Este programa, entre outros pontos, deveria incluir os seguintes:

  • Não ao governo reacionário e planos golpistas que a MUD tenta impor.
  • Assembleias em cada centro de trabalho e cada bairro para discutir como enfrentar a estratégia golpista da MUD e formar comités de ação para organizar a defesa das conquistas e reivindicações operárias e populares.
  • Luta pelo controlo operário e gestão directa das empresas mediante conselhos de trabalhadores e do povo, derrotando tanto a contra-revolução burguesa como a reação burocrática.
  • Nenhuma concessão nem pacto com a burguesia. Nacionalização da banca, da terra e das grandes empresas sob o controlo e gestão directa e democrática dos trabalhadores e do povo.
  • Frente à especulação e à inflação: formação de comités populares de ação directa, democraticamente controlados, para garantir o abastecimento e impor preços acessíveis para o povo.
  • Nenhum retrocesso nas condições de vida, salários e direitos dos trabalhadores.

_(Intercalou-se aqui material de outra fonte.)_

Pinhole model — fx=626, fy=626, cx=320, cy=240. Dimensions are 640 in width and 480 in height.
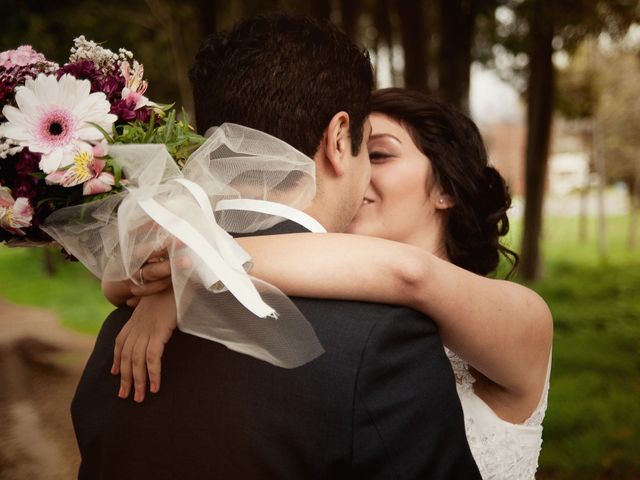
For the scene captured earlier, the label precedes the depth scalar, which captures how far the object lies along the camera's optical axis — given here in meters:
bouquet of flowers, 1.42
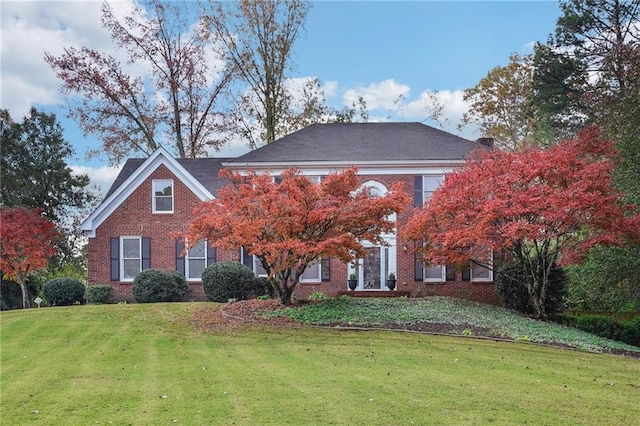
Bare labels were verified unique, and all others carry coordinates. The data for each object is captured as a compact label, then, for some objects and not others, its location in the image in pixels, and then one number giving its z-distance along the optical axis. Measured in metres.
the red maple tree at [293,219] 15.22
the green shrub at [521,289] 19.52
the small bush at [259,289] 20.19
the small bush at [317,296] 19.45
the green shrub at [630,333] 18.17
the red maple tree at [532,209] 15.71
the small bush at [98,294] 21.48
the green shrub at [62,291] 21.52
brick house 22.53
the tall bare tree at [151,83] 33.66
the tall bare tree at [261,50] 35.28
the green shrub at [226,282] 19.77
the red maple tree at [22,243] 21.55
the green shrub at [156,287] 20.64
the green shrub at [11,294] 27.80
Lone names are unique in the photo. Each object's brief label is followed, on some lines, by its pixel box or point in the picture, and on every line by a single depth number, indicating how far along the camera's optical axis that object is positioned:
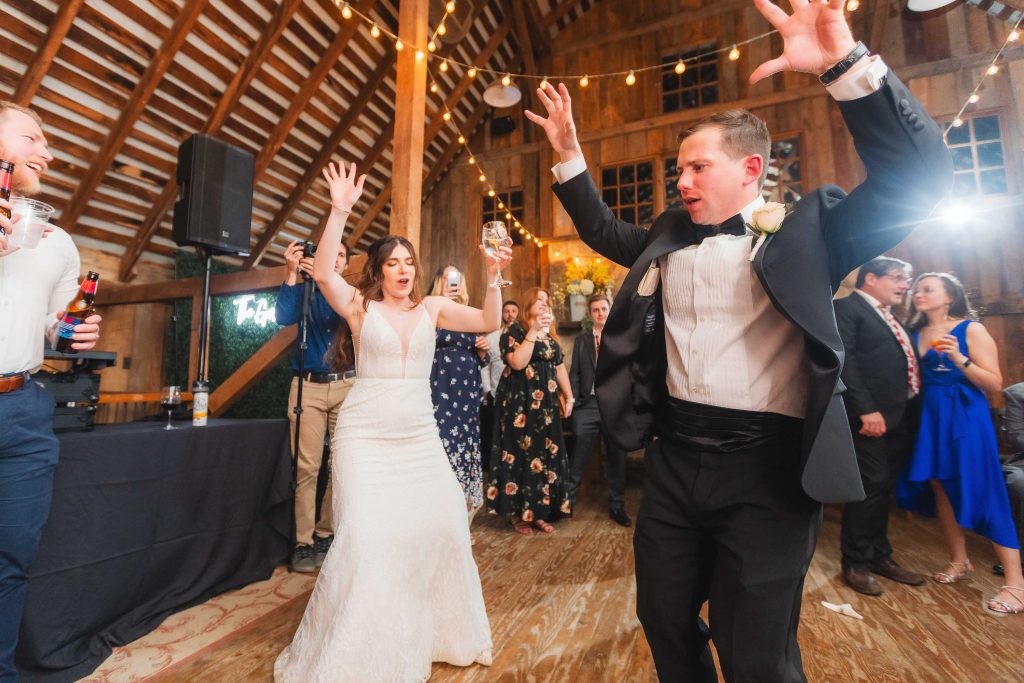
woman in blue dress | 2.45
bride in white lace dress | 1.58
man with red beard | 1.34
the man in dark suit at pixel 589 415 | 3.65
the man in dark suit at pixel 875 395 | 2.53
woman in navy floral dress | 2.89
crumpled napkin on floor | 2.19
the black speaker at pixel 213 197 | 2.98
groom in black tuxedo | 0.86
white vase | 6.02
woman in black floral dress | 3.39
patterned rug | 1.74
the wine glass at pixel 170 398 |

Subidas salariais por cima da inflação mantendo o poder aquisitivo dos trabalhadores.
  • Nenhuma destruição de emprego em empresas públicas nem privadas. Recolocação imediata de todos os trabalhadores que de maneira arbitrária e injustificada foram despedidos.
  • Abertura dos livros de contas e inventários de todas as empresas públicas e privadas à inspeção dos trabalhadores e comissões de moradores. Prisão imediata de todos os burocratas corruptos que roubaram o povo.
  • Que todos os cargos e representantes públicos cobrem o salário de um trabalhador qualificado.
  • Elegibilidade e revogabilidade de todos os cargos e que mostrem contas da sua gestão, periodicamente, perante assembleias dos trabalhadores e moradores.
  • Não à impunidade para os golpistas e assassinos do povo. Juízo, investigação e castigo de todos os envolvidos em ações violentas contra os trabalhadores.
  • Monopólio Estatal do comércio exterior sobre gestão directa operária e popular para garantir que há alimentos suficientes e a preços acessíveis para o conjunto da população.
  • Unidade na luta com os nossos irmãos de classe na Bolívia, Equador, Cuba, Brasil, Argentina... O socialismo só pode ser internacional: pela Federação Socialista da América Latina.

NOTAS:

[1] A palavra “guarimba” é a expressão venezuelana para barricada. Hoje, no entanto, é o nome dado às acções de rua violentas, aos bloqueios de rua e às barricadas que organizam as forças da direita.

[2] Conselho Nacional Eleitoral.

[3] Assembleia Nacional Constituinte.